**EXERCISE AIM**
What lines of the material below hold the string "上学期中班数学教学工作计划"? Copy them out.

**DATA FOR THIS TASK**
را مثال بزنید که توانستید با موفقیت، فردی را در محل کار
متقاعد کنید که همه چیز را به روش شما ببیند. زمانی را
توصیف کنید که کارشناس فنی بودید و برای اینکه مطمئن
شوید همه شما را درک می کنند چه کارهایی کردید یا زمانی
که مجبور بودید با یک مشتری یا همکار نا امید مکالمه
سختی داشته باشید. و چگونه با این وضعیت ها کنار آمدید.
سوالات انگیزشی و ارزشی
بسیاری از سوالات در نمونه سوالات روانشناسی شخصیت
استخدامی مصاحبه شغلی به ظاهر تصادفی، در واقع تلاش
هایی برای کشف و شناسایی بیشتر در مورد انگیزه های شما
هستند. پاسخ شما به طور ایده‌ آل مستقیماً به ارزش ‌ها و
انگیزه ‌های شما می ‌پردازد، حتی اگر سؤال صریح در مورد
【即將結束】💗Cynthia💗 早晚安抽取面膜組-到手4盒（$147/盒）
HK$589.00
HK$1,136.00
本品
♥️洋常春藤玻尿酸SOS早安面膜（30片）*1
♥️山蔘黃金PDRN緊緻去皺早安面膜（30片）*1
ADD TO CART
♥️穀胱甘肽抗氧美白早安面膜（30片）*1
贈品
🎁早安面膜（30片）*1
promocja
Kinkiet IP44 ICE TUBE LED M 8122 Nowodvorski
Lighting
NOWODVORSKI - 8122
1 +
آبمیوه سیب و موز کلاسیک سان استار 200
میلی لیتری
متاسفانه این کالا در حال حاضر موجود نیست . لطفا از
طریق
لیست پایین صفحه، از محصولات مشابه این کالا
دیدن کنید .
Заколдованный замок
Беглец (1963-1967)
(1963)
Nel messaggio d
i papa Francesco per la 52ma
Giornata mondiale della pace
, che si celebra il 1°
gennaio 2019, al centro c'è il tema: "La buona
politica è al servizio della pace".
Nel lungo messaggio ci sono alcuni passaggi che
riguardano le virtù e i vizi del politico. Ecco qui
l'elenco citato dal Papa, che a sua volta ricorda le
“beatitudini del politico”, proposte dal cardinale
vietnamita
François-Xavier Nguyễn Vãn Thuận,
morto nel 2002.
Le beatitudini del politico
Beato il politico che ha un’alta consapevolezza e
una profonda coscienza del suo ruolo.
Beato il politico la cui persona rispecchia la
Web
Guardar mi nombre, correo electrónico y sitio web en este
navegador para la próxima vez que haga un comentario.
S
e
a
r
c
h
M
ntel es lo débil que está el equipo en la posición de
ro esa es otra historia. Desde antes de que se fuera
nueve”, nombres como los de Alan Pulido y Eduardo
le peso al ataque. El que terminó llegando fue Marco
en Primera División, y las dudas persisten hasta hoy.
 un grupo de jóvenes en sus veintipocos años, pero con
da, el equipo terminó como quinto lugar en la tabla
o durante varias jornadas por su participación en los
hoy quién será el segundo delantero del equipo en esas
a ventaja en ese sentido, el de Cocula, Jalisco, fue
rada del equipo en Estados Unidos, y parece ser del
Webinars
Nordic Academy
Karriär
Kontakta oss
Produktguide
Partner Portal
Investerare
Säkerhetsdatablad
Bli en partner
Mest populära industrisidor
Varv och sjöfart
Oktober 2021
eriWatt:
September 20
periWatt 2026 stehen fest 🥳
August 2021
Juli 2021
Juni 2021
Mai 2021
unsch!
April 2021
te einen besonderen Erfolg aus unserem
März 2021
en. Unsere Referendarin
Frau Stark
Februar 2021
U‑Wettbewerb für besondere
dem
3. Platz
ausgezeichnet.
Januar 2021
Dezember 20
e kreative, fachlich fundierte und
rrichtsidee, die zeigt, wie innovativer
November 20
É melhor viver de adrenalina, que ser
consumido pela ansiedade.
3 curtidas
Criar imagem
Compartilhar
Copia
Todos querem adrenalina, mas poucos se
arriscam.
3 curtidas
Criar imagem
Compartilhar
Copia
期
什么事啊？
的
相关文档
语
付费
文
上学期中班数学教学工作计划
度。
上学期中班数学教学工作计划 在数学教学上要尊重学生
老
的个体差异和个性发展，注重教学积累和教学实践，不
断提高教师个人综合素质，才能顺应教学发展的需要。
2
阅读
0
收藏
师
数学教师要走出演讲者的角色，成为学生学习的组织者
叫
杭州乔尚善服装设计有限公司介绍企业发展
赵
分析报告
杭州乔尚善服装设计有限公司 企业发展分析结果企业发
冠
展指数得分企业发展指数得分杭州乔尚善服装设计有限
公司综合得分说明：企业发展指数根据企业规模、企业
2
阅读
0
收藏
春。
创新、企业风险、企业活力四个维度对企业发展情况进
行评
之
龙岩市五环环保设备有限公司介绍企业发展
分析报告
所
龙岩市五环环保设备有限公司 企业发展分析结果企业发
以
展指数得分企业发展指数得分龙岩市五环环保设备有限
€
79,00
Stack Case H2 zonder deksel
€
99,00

**YOUR SOLUTION**
上学期中班数学教学工作计划
上学期中班数学教学工作计划 在数学教学上要尊重学生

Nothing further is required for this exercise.